Desperate to be believed
"You're fine, Ms.Kennith," the doctor repeated, repeating the same mantra as the ones before him. "Have you tried the new anxiety meds your last physician prescribed you?"
"No," I replied dully. They always had an answer for my symptoms. Anxiety, depression, hormones, stress, "being a woman". How many times do I have to be rushed to the ER for them to take me seriously? "They won't work."
"Well, you can't know that till you try," He replied enthusiastically, making me angrier.
"I have tried. In fact, I've tried over thirty different prescriptions from multiple different clinics. You'd think one would have worked by now if the problem was what you said it was."
"My Apologies, Ms.Kennith," He smiled tightly and stood up straighter. "How about you try these, then return if you don't respond to them."
I nod my head silently. It's becoming pointless to argue back now. No one listens. I'm pretty sure most doctors I've seen think I'm a hypochondriac.
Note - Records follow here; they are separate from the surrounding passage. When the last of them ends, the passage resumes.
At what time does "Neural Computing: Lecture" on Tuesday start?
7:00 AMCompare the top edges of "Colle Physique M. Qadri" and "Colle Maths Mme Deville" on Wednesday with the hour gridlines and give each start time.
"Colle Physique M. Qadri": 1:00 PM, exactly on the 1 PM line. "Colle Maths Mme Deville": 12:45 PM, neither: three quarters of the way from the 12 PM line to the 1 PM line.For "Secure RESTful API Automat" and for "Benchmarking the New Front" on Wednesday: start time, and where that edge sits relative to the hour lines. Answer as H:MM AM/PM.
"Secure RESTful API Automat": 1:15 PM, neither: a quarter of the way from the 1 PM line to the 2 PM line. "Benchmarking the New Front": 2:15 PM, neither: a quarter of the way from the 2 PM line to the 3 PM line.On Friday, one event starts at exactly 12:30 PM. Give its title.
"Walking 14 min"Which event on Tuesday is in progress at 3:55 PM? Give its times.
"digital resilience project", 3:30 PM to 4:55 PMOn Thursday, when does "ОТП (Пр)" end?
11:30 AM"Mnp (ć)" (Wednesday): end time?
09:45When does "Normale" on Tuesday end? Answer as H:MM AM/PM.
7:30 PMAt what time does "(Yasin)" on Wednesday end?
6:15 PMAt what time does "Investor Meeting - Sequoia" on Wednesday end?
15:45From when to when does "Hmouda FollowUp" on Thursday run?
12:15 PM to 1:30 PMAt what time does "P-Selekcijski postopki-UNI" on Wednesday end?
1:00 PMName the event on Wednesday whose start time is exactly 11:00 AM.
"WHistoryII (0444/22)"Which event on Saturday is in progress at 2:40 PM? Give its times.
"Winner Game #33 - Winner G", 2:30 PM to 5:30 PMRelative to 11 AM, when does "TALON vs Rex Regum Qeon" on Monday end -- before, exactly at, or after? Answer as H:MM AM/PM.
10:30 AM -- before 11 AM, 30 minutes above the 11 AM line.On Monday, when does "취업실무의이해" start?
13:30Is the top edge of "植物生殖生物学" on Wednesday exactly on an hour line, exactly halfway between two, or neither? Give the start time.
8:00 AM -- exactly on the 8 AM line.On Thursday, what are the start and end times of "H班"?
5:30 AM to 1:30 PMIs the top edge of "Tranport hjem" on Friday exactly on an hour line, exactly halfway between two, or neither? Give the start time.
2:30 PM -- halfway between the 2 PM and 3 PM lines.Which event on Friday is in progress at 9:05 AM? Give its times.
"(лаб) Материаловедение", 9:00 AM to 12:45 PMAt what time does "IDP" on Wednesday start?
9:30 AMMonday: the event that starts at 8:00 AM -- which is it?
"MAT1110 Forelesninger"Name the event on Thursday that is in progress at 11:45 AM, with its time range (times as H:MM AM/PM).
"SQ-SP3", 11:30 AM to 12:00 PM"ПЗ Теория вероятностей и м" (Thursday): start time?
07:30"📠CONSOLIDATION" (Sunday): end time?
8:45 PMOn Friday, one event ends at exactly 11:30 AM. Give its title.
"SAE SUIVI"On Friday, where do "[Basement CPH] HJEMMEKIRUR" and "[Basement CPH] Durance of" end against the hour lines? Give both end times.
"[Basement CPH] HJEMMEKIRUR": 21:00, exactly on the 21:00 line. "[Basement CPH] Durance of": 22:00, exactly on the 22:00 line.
I've had a few tell me, to my face, they thought I was an attention seeker. It's crazy that they've all been through years and years of med school yet can't tell that the person in front of them is actively dying.
Docter Smith returns to the room with my information to check out and a new prescription. One that I will not be picking up. After checking out I head home. Going about my everyday life.
Which includes lying around for the most part. I have no energy to do anything else. I've lost the will to continue my hobbies, watch TV, or leave the house. I just sleep all day.
The only human interaction I get now is from my elderly neighbor. She's the only one who believes that I'm sick. She was a nurse for forty years before the profession took such a toll on her body that she had to retire. She'll bring food over every day and we'll eat dinner together.
I grab the thick, fluffy blanket and head over to my couch. Falling down on top of the memory foam cushions I swing the warm blanket over my body and close my eyes.
I'm so tired of everything. Tired of the doctors not believing me. Tired of my family telling me to go to therapy because the sickness was just "in my head".
My head throbs for a couple of seconds and I can feel my heart start to race, but I don't think anything of it. I can't do anything about it anyway, so I go to sleep.
I didn't know that I wouldn't wake up. I didn't know that Mrs.Henry would find my unconscious body on the couch. Covered by the white fluffy blanket.
I didn't know that I would be rushed to the ER, but this time doctors would believe me. I also don't know if it's too late for that.